The priority of the public – and many politicians – is economic growth. Yet the Government is distracted by restructures of the NHS, welfare and local government finance, says Mike Thatcher
There wasn’t much festive cheer across the public sector this Christmas. Those public servants still in their jobs were grateful for a few days away from the fray, while the thousands made redundant face an almost impossible search for work.
Job losses last year affected town halls, schools, hospitals, police forces and the military as funding cuts started to bite. Meanwhile, pay was frozen and pension benefits came under increasing attack from the Treasury.
What to expect from the Coalition Government in 2013
Can we expect some respite in 2013? As the two Coalition parties consider their approaches to the next general election, will we see a softening of the austerity agenda and an easing up on public sector reform?
The short answer is ‘no’. The cuts are only just beginning, and many of the most important reforms are yet to be implemented. In 2013 we will see transformations to welfare provision, local government finance and health services.
Changes to welfare alone amount to a revolution that will take away many of the safety nets previously seen as sacrosanct. Initially, the Coalition Government announced cuts of £18bn to the welfare bill, but Chancellor George Osborne has now confirmed that a further £10bn will be removed by 2016-17.
The revolution begins in April with the introduction of a total benefit cap. Then, in October, universal credit will be phased in, combining means-tested payments, tax credits and housing benefit. Council Tax benefit is excluded from universal credit. Currently delivered by local authorities on behalf of the Government, this becomes a local scheme from April.
A victory for localism, you might think. Well, you would be wrong. The Government is giving councils 10% less than the current cost of the benefit and has said pensioners must not lose out. Town halls face reducing the Council Tax benefit paid to non-pensioners or cutting services elsewhere.
There is, or should be, an alternative. Local authorities are democratic organisations that can increase Council Tax for those who pay it. Except communities secretary Eric Pickles has promised to extend England’s Council Tax freeze.
There will be some compensation from Whitehall – an extra £225m in funding in 2013-14 and 2014-15 – but this can’t be a long-term solution. The one consolation for councils is that they aren’t facing reorganisation. Unfortunately, the same cannot be said for the NHS.

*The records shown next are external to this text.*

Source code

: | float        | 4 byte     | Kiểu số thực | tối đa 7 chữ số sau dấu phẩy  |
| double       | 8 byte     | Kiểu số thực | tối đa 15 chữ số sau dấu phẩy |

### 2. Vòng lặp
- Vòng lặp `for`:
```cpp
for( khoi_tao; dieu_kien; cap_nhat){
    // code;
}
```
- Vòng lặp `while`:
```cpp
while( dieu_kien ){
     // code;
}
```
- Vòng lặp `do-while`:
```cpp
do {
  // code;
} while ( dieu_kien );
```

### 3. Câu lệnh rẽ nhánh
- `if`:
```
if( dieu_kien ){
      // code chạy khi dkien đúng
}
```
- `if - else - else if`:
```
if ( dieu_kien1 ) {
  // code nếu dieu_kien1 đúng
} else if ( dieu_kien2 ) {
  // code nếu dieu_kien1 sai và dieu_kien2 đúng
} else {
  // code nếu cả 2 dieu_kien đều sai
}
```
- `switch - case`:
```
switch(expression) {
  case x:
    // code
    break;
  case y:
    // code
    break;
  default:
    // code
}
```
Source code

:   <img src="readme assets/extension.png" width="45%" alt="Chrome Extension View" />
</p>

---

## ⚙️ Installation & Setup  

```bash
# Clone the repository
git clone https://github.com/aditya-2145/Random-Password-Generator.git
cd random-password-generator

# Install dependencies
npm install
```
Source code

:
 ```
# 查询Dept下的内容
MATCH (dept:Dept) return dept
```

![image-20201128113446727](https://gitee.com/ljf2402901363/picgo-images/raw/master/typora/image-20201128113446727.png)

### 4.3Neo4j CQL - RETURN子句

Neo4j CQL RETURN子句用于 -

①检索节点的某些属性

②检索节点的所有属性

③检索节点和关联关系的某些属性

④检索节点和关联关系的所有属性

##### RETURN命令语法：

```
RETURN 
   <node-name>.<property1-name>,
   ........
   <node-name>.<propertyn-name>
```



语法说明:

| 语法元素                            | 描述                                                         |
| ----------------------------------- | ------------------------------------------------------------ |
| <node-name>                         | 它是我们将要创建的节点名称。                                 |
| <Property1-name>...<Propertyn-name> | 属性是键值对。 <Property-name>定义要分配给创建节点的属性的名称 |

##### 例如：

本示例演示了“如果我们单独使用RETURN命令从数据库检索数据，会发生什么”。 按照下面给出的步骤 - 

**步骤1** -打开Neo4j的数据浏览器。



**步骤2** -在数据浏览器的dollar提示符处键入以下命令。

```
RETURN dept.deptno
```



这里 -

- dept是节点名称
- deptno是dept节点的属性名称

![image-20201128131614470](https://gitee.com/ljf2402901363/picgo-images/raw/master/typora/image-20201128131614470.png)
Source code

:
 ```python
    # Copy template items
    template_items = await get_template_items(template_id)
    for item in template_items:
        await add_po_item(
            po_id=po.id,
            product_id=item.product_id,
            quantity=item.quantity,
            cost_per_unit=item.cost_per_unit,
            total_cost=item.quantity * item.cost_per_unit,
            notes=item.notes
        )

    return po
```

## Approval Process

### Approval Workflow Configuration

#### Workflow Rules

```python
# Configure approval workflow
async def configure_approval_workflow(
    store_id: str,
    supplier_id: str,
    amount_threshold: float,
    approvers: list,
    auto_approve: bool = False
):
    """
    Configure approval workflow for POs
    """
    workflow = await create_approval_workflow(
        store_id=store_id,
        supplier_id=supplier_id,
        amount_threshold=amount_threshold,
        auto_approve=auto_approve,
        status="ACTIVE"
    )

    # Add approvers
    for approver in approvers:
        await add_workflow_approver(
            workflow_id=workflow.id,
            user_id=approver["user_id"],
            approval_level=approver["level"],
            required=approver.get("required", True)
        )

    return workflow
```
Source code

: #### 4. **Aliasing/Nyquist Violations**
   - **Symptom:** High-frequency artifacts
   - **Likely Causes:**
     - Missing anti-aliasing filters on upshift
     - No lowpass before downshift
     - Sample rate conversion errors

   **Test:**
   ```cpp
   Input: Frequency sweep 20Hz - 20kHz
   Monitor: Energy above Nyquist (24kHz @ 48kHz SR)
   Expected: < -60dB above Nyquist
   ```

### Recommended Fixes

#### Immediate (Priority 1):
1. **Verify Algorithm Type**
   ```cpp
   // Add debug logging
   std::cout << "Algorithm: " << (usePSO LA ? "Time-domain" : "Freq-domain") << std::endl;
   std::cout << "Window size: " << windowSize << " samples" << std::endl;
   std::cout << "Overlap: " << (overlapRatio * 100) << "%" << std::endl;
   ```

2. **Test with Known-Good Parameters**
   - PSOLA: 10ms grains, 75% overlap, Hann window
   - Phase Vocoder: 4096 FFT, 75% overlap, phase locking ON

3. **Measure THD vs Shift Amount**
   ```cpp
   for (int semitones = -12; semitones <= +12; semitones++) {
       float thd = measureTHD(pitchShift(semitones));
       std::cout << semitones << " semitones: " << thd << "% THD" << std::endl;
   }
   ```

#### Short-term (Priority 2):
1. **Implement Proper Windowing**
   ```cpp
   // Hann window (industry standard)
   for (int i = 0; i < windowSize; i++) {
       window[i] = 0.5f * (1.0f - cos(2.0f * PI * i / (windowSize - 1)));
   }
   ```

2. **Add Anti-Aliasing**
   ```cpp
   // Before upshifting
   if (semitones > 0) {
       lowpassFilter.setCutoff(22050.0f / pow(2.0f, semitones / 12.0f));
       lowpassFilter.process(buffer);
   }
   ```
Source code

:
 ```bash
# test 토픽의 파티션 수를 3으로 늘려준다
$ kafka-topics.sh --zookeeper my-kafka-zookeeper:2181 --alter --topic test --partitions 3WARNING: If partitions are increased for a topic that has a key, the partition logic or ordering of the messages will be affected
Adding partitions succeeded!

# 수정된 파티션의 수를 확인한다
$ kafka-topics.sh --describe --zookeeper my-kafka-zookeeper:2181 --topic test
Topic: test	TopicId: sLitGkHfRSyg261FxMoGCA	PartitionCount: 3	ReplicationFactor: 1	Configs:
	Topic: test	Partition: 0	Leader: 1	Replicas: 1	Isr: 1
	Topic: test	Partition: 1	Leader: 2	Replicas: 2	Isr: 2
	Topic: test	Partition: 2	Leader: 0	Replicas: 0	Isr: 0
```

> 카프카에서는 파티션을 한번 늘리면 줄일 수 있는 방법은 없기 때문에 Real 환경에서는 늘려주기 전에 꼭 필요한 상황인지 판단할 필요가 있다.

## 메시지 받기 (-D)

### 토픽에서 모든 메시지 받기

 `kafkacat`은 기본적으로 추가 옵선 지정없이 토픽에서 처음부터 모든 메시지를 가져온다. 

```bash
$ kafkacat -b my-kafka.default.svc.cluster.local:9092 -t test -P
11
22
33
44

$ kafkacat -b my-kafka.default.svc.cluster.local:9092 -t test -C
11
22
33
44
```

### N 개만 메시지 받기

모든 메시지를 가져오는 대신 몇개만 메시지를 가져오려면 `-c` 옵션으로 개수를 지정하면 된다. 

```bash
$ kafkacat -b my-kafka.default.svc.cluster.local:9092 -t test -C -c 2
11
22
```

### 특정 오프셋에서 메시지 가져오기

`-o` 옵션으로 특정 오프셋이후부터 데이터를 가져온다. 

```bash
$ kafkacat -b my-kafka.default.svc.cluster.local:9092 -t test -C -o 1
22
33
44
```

Restructuring the NHS: no going back now
Having promised no top-down reorganisation, the Coalition has done just that. The way patients receive medical care in England is undergoing the biggest upheaval since the NHS was created. Clinical commissioning groups will take responsibility for £60bn. Primary care trusts and strategic health authorities will be abolished, and a new Commissioning Board will become accountable. The opposition caused by this restructure has seen off one health secretary and caused Prime Minister David Cameron many sleepless nights.
Moreover, it has antagonised NHS staff at a time when the organisation is seeking £20bn in savings by 2015. Will the turbulence and extra cost be worthwhile for patients and the taxpayer? It’s too soon to say, but early signs aren’t encouraging.
Many NHS trusts and foundation trusts are in financial difficulty, waiting times are increasing and non-urgent procedures, such as cataract removals and hernia operations, are being rationed. Cameron probably already regrets making such huge changes at a time of austerity. But he has no choice now but to soldier on.
Why the Government should focus on economic growth and not restructuring
The danger for the premier is that he has three reform programmes – involving the NHS, local government and welfare – all coming into effect at the same time. He can only hope that there are no disasters.
But it’s a political gamble. Perhaps the Coalition’s new year resolution should be to focus on economic growth rather than further public sector restructuring.
Mike Thatcher is editor of Public Finance
Mike Thatcher is Senior Publications Manager at EY.